━━━━━ EXTRACTED DATA

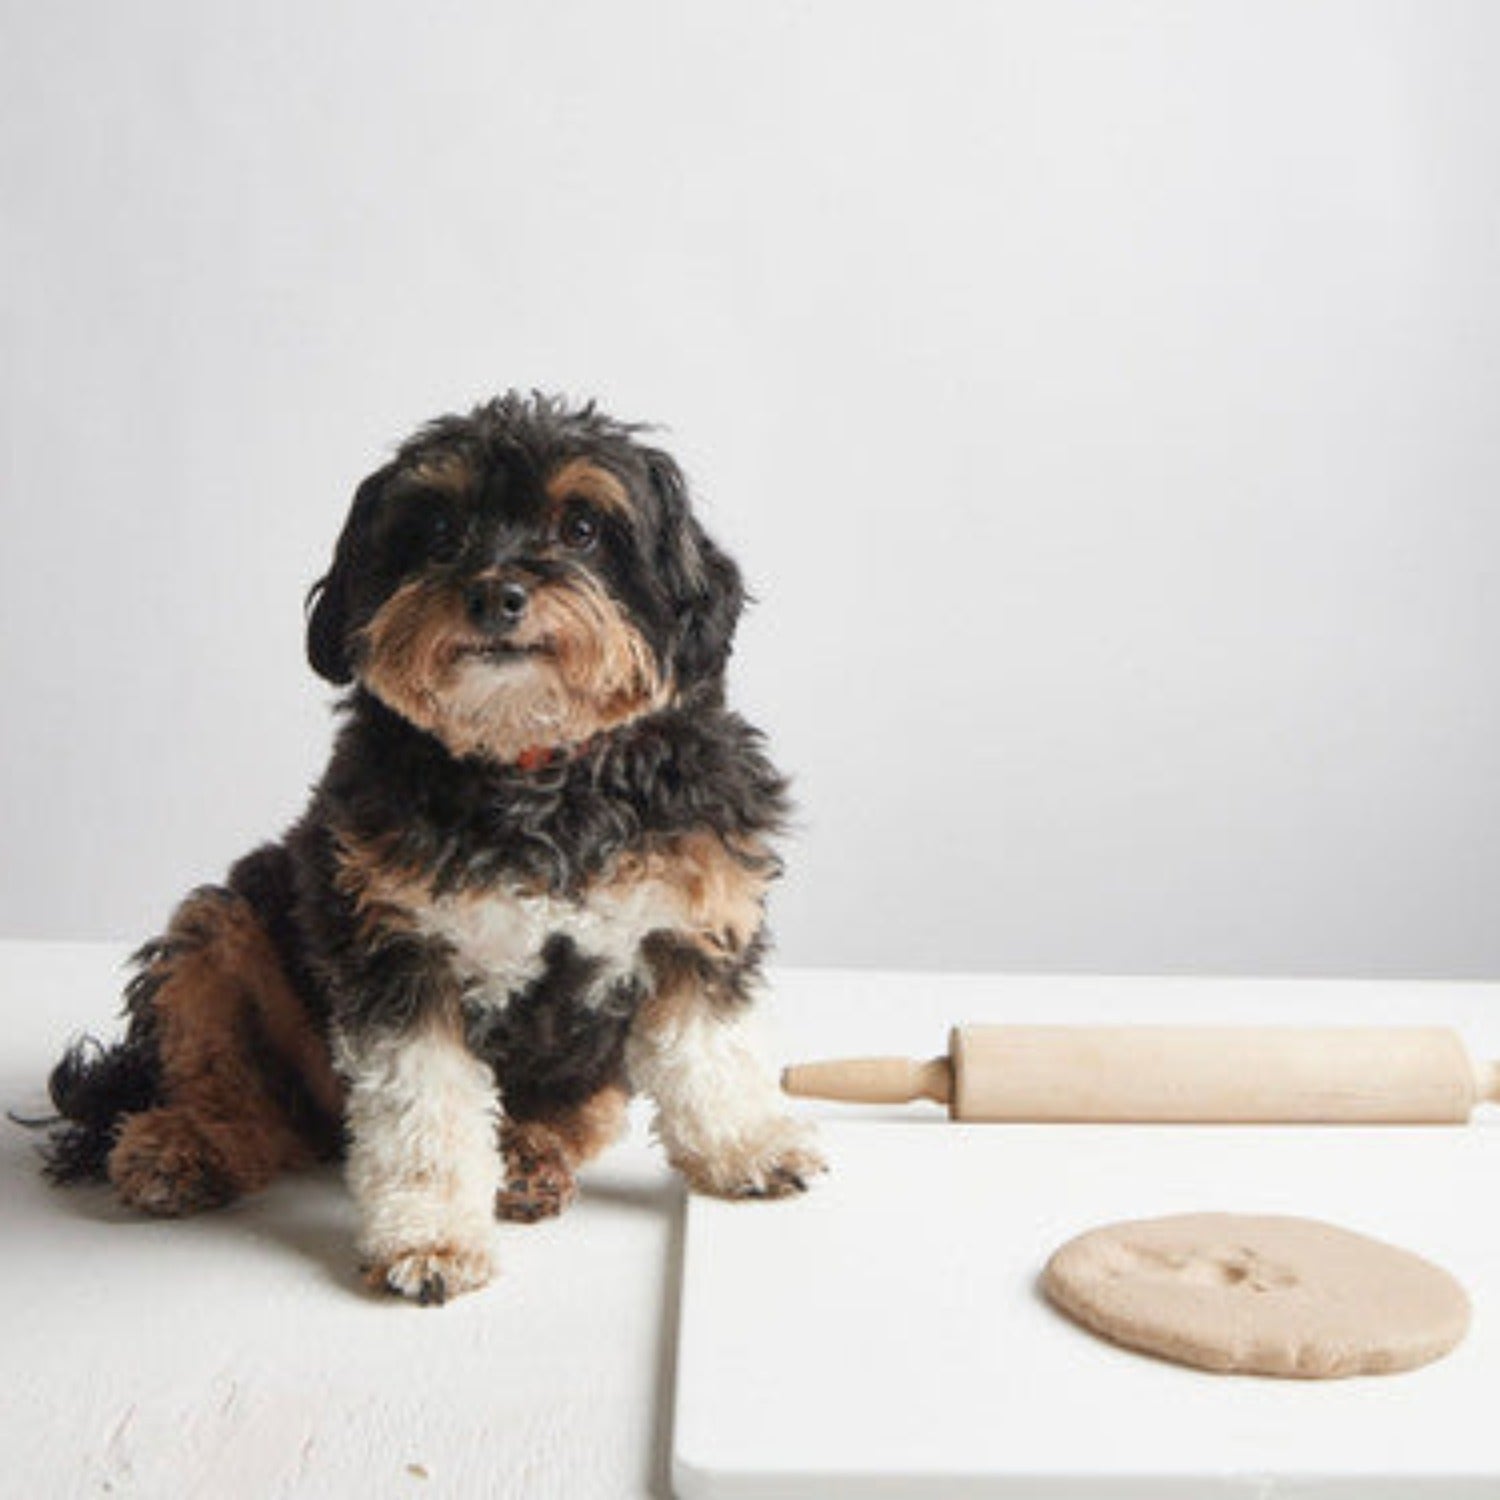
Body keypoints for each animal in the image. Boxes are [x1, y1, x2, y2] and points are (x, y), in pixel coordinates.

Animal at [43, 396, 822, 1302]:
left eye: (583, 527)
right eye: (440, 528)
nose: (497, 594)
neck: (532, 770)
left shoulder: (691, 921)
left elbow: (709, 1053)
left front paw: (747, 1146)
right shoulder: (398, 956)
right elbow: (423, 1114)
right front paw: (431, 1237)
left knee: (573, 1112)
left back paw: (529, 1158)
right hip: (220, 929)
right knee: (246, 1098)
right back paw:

━━━━━━━━━━

- _WHAT YOU HAVE TO DO_
Reproduce exactly the lines from the one containing "neck: (532, 770)" through the last line of the records above, including both, and nothing else.

- _ANSWER TO THIS TASK_
neck: (532, 770)
left shoulder: (691, 921)
left elbow: (709, 1053)
left front paw: (747, 1146)
right shoulder: (398, 956)
right elbow: (423, 1114)
right front paw: (431, 1237)
left knee: (573, 1112)
left back paw: (529, 1158)
right hip: (220, 929)
right knee: (246, 1098)
right back paw:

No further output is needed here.